[Stored items]
:::::

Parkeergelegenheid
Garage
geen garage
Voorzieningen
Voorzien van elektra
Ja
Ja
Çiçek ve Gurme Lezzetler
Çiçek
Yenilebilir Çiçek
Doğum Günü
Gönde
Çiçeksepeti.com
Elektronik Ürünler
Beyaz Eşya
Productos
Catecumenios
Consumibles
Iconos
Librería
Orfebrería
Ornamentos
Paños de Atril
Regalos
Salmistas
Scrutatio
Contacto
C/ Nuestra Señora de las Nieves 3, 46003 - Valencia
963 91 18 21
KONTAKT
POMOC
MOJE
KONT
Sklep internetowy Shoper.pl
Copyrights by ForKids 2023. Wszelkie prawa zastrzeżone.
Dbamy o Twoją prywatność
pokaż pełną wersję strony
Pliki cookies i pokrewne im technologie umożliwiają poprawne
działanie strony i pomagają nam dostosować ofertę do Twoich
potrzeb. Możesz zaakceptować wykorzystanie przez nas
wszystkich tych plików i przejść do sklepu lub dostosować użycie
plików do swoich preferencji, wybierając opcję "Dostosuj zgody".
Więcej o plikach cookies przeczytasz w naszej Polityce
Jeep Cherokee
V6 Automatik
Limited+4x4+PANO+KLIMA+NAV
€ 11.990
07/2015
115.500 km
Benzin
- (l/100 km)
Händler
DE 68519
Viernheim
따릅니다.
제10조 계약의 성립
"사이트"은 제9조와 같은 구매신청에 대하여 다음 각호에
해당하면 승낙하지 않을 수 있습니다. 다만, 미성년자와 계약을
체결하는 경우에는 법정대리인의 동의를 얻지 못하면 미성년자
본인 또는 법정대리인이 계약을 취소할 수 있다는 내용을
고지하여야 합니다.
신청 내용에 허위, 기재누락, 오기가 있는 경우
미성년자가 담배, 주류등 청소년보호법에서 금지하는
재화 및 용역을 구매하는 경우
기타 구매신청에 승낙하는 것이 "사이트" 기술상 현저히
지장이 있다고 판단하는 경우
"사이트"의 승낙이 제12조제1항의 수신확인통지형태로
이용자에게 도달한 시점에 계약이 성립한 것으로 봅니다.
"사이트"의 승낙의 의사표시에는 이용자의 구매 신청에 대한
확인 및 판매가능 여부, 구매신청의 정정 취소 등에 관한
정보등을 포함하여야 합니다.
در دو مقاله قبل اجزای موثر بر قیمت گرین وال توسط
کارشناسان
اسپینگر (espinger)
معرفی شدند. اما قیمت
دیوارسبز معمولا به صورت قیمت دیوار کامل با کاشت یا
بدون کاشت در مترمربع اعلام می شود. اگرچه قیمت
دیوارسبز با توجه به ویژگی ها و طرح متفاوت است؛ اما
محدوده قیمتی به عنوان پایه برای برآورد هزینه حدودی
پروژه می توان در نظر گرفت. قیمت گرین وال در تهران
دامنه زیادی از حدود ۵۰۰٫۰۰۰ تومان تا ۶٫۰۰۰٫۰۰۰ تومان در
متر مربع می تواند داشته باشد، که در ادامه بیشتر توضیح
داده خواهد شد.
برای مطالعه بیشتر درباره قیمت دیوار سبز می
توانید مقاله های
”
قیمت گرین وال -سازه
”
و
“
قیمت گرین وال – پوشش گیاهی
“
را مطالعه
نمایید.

:::::

### Description of the task
Can you copy every line of the material above, character for character and in the same order?

### Solution for this task
Parkeergelegenheid
Garage
geen garage
Voorzieningen
Voorzien van elektra
Ja
Ja
Çiçek ve Gurme Lezzetler
Çiçek
Yenilebilir Çiçek
Doğum Günü
Gönde
Çiçeksepeti.com
Elektronik Ürünler
Beyaz Eşya
Productos
Catecumenios
Consumibles
Iconos
Librería
Orfebrería
Ornamentos
Paños de Atril
Regalos
Salmistas
Scrutatio
Contacto
C/ Nuestra Señora de las Nieves 3, 46003 - Valencia
963 91 18 21
KONTAKT
POMOC
MOJE
KONT
Sklep internetowy Shoper.pl
Copyrights by ForKids 2023. Wszelkie prawa zastrzeżone.
Dbamy o Twoją prywatność
pokaż pełną wersję strony
Pliki cookies i pokrewne im technologie umożliwiają poprawne
działanie strony i pomagają nam dostosować ofertę do Twoich
potrzeb. Możesz zaakceptować wykorzystanie przez nas
wszystkich tych plików i przejść do sklepu lub dostosować użycie
plików do swoich preferencji, wybierając opcję "Dostosuj zgody".
Więcej o plikach cookies przeczytasz w naszej Polityce
Jeep Cherokee
V6 Automatik
Limited+4x4+PANO+KLIMA+NAV
€ 11.990
07/2015
115.500 km
Benzin
- (l/100 km)
Händler
DE 68519
Viernheim
따릅니다.
제10조 계약의 성립
"사이트"은 제9조와 같은 구매신청에 대하여 다음 각호에
해당하면 승낙하지 않을 수 있습니다. 다만, 미성년자와 계약을
체결하는 경우에는 법정대리인의 동의를 얻지 못하면 미성년자
본인 또는 법정대리인이 계약을 취소할 수 있다는 내용을
고지하여야 합니다.
신청 내용에 허위, 기재누락, 오기가 있는 경우
미성년자가 담배, 주류등 청소년보호법에서 금지하는
재화 및 용역을 구매하는 경우
기타 구매신청에 승낙하는 것이 "사이트" 기술상 현저히
지장이 있다고 판단하는 경우
"사이트"의 승낙이 제12조제1항의 수신확인통지형태로
이용자에게 도달한 시점에 계약이 성립한 것으로 봅니다.
"사이트"의 승낙의 의사표시에는 이용자의 구매 신청에 대한
확인 및 판매가능 여부, 구매신청의 정정 취소 등에 관한
정보등을 포함하여야 합니다.
در دو مقاله قبل اجزای موثر بر قیمت گرین وال توسط
کارشناسان
اسپینگر (espinger)
معرفی شدند. اما قیمت
دیوارسبز معمولا به صورت قیمت دیوار کامل با کاشت یا
بدون کاشت در مترمربع اعلام می شود. اگرچه قیمت
دیوارسبز با توجه به ویژگی ها و طرح متفاوت است؛ اما
محدوده قیمتی به عنوان پایه برای برآورد هزینه حدودی
پروژه می توان در نظر گرفت. قیمت گرین وال در تهران
دامنه زیادی از حدود ۵۰۰٫۰۰۰ تومان تا ۶٫۰۰۰٫۰۰۰ تومان در
متر مربع می تواند داشته باشد، که در ادامه بیشتر توضیح
داده خواهد شد.
برای مطالعه بیشتر درباره قیمت دیوار سبز می
توانید مقاله های
”
قیمت گرین وال -سازه
”
و
“
قیمت گرین وال – پوشش گیاهی
“
را مطالعه
نمایید.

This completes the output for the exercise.